Zitierter Auszug -
════════════════

Samstag, 29. April 2017

350. Akt

Tochterkind und ich fahren vom Essen noch schnell zu Käfer-Outlet. Ich möchte einen Geschenkkorb kaufen. Gute Freunde von uns ziehen nach Berlin. Was gibt es da Besseres als ein paar Bayerische Schmankerl? Okay, es mag Besseres geben, aber mir ist halt nix anderes eingefallen.
Also, ab ins Auto und los. Im Auto hören wir laut Musik und irgendwann fange ich an mitzusingen. Zwei Töne lang. Dann werde ich von meiner Tochter angeschaut, als ob sie gesehen hätte, wie der Weihnachtsmann den Osterhasen schändet und ich beide während des Akts überfahre.
Du hast doch nicht etwa versucht zu singen, Mama?“
Wieder der „Weihnachtsmann im Osterhasen, beide unter dem Auto“- Blick. Natürlich bin ich sofort still und versuche so zu tun, als hätte ich bloß gegähnt.
Einundzwanzig, zweiundzwanzig... sie dreht die Musik wieder laut und wir tanzen wie die Bekloppten im Auto. Sie macht Moves mit dem Titel „Der Rasensprenger“, „Der Boxer“ und sonst noch ein paar gestörte Bewegungen. Ich mache wieder mit, verkneife mir aber textähnliche Laute.

════════════════

Einträge in einem Datensatz:
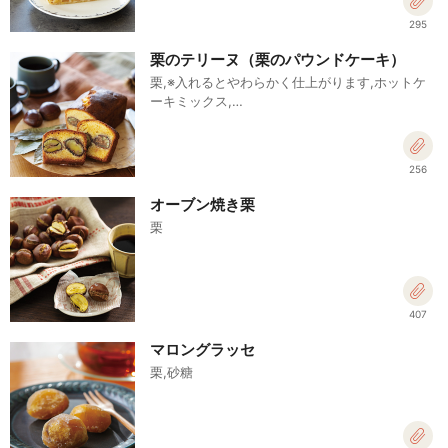
295
栗のテリーヌ（栗のパウンドケーキ）
栗,※入れるとやわらかく仕上がります,ホットケ
ーキミックス,…
256
オーブン焼き栗
栗
407
マロングラッセ
栗,砂糖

════════════════

Aufgabe - Gib aus dem Blogeintrag über die Autofahrt den Abschnitt von „Samstag, 29. April“ bis „des Akts überfahre.“ wortgetreu wieder.

Schriftliche Lösung -
Samstag, 29. April 2017

350. Akt

Tochterkind und ich fahren vom Essen noch schnell zu Käfer-Outlet. Ich möchte einen Geschenkkorb kaufen. Gute Freunde von uns ziehen nach Berlin. Was gibt es da Besseres als ein paar Bayerische Schmankerl? Okay, es mag Besseres geben, aber mir ist halt nix anderes eingefallen.
Also, ab ins Auto und los. Im Auto hören wir laut Musik und irgendwann fange ich an mitzusingen. Zwei Töne lang. Dann werde ich von meiner Tochter angeschaut, als ob sie gesehen hätte, wie der Weihnachtsmann den Osterhasen schändet und ich beide während des Akts überfahre.